» MATERIAL PROVIDED

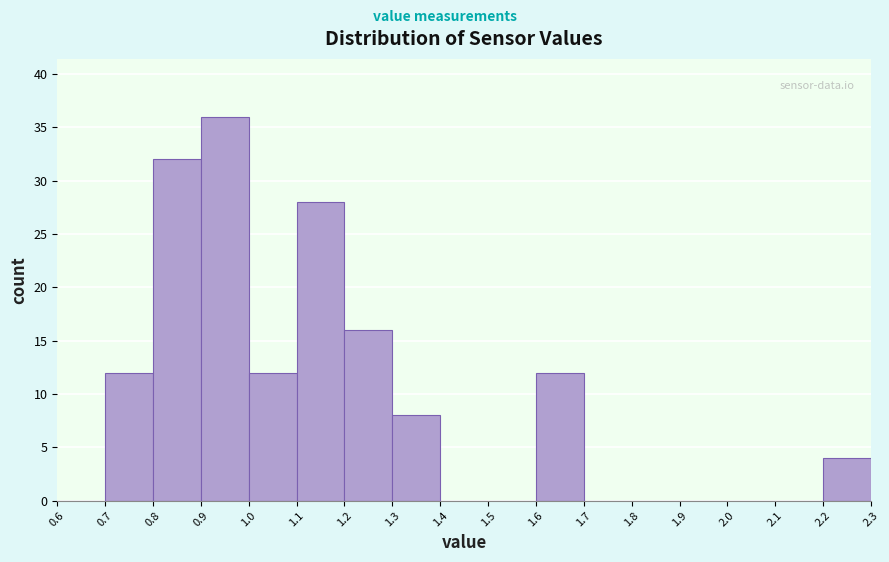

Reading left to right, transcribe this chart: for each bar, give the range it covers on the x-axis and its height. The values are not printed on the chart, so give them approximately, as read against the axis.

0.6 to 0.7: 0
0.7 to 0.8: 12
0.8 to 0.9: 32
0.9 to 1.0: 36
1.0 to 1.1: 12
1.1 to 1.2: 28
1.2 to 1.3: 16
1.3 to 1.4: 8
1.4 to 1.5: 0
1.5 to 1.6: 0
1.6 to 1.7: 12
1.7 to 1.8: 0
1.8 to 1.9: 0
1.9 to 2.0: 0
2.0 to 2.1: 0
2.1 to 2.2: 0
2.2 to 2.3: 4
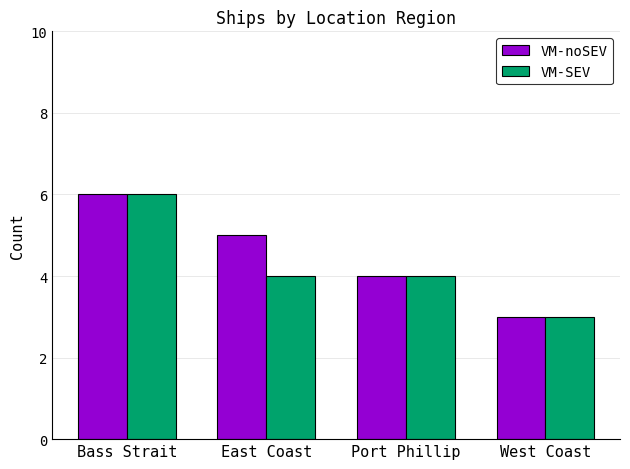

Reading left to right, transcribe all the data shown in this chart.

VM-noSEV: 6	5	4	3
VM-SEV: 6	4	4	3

==

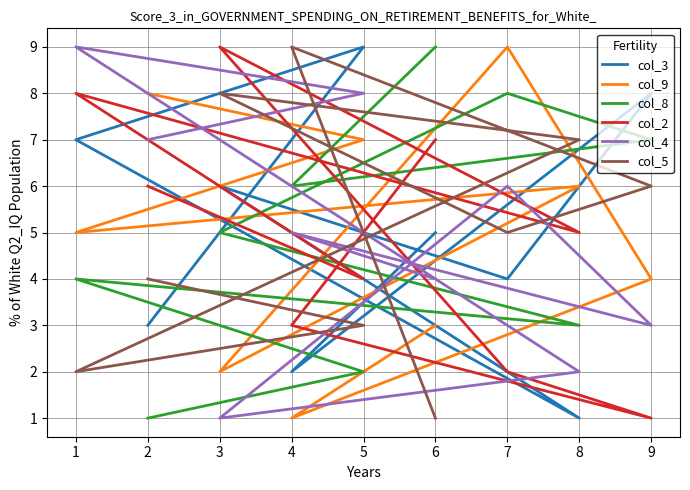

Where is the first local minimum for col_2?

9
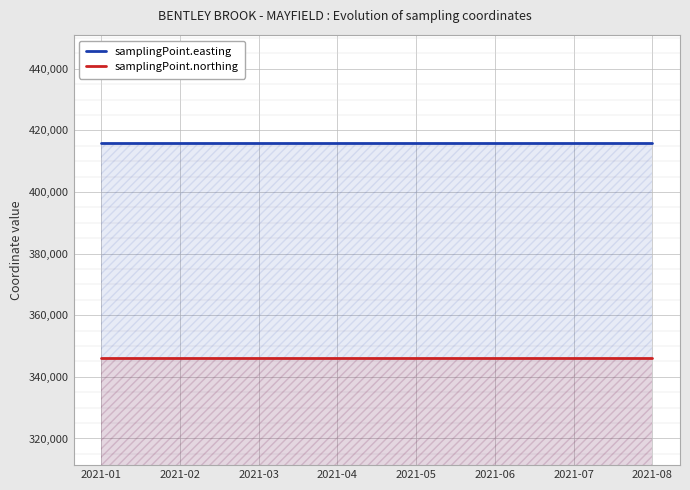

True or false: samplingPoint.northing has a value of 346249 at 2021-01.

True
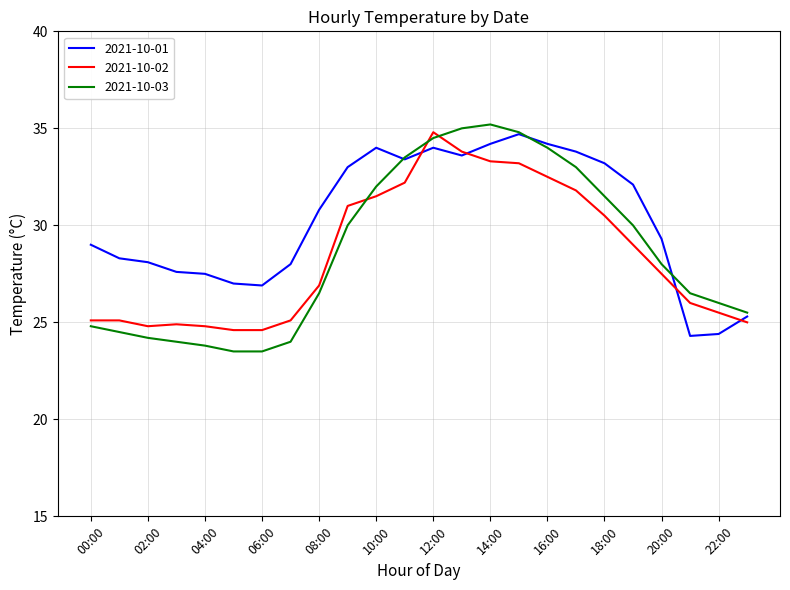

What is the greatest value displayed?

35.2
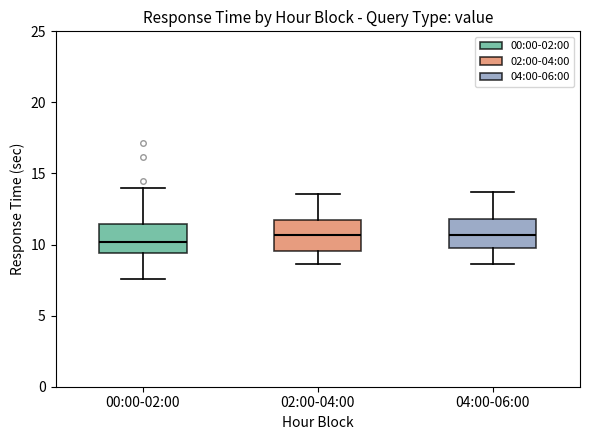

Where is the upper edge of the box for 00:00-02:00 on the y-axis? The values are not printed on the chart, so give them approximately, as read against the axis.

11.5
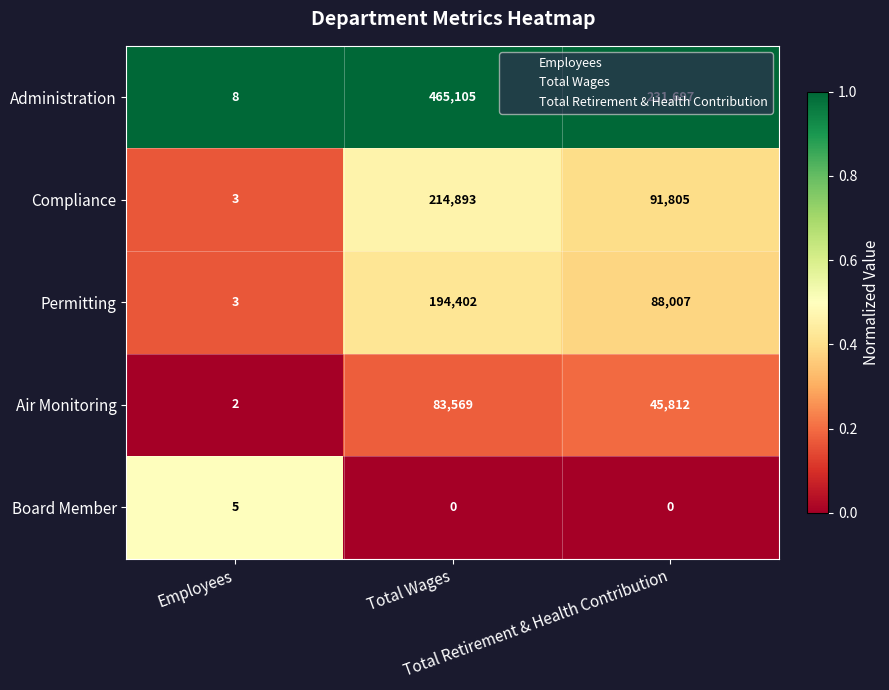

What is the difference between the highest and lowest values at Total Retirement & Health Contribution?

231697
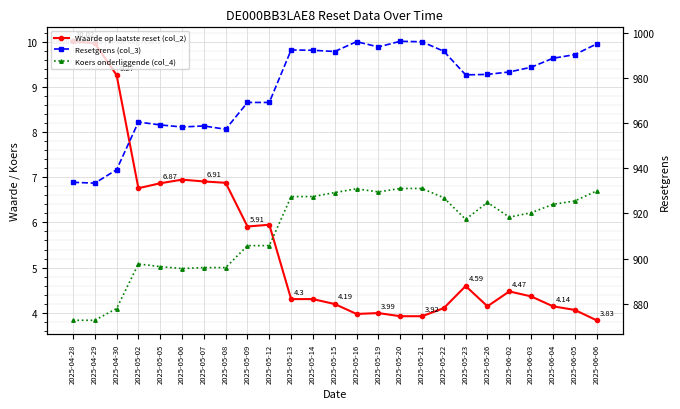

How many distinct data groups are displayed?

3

» PROBLEM
Format the lines above as a Markdown table with the columns Row and Text, numbering each row and putting the line in Text. Begin at the line that has "Reading left to right, transcribe this", stop after the line that has "Reading left to right, transcribe all", and leave out blank lines and pictures.

» RESULT
| Row | Text |
|---|---|
| 1 | Reading left to right, transcribe this chart: for each bar, give the range it covers on the x-axis and its height. The values are not printed on the chart, so give them approximately, as read against the axis. |
| 2 | 0.6 to 0.7: 0 |
| 3 | 0.7 to 0.8: 12 |
| 4 | 0.8 to 0.9: 32 |
| 5 | 0.9 to 1.0: 36 |
| 6 | 1.0 to 1.1: 12 |
| 7 | 1.1 to 1.2: 28 |
| 8 | 1.2 to 1.3: 16 |
| 9 | 1.3 to 1.4: 8 |
| 10 | 1.4 to 1.5: 0 |
| 11 | 1.5 to 1.6: 0 |
| 12 | 1.6 to 1.7: 12 |
| 13 | 1.7 to 1.8: 0 |
| 14 | 1.8 to 1.9: 0 |
| 15 | 1.9 to 2.0: 0 |
| 16 | 2.0 to 2.1: 0 |
| 17 | 2.1 to 2.2: 0 |
| 18 | 2.2 to 2.3: 4 |
| 19 | Reading left to right, transcribe all the data shown in this chart. |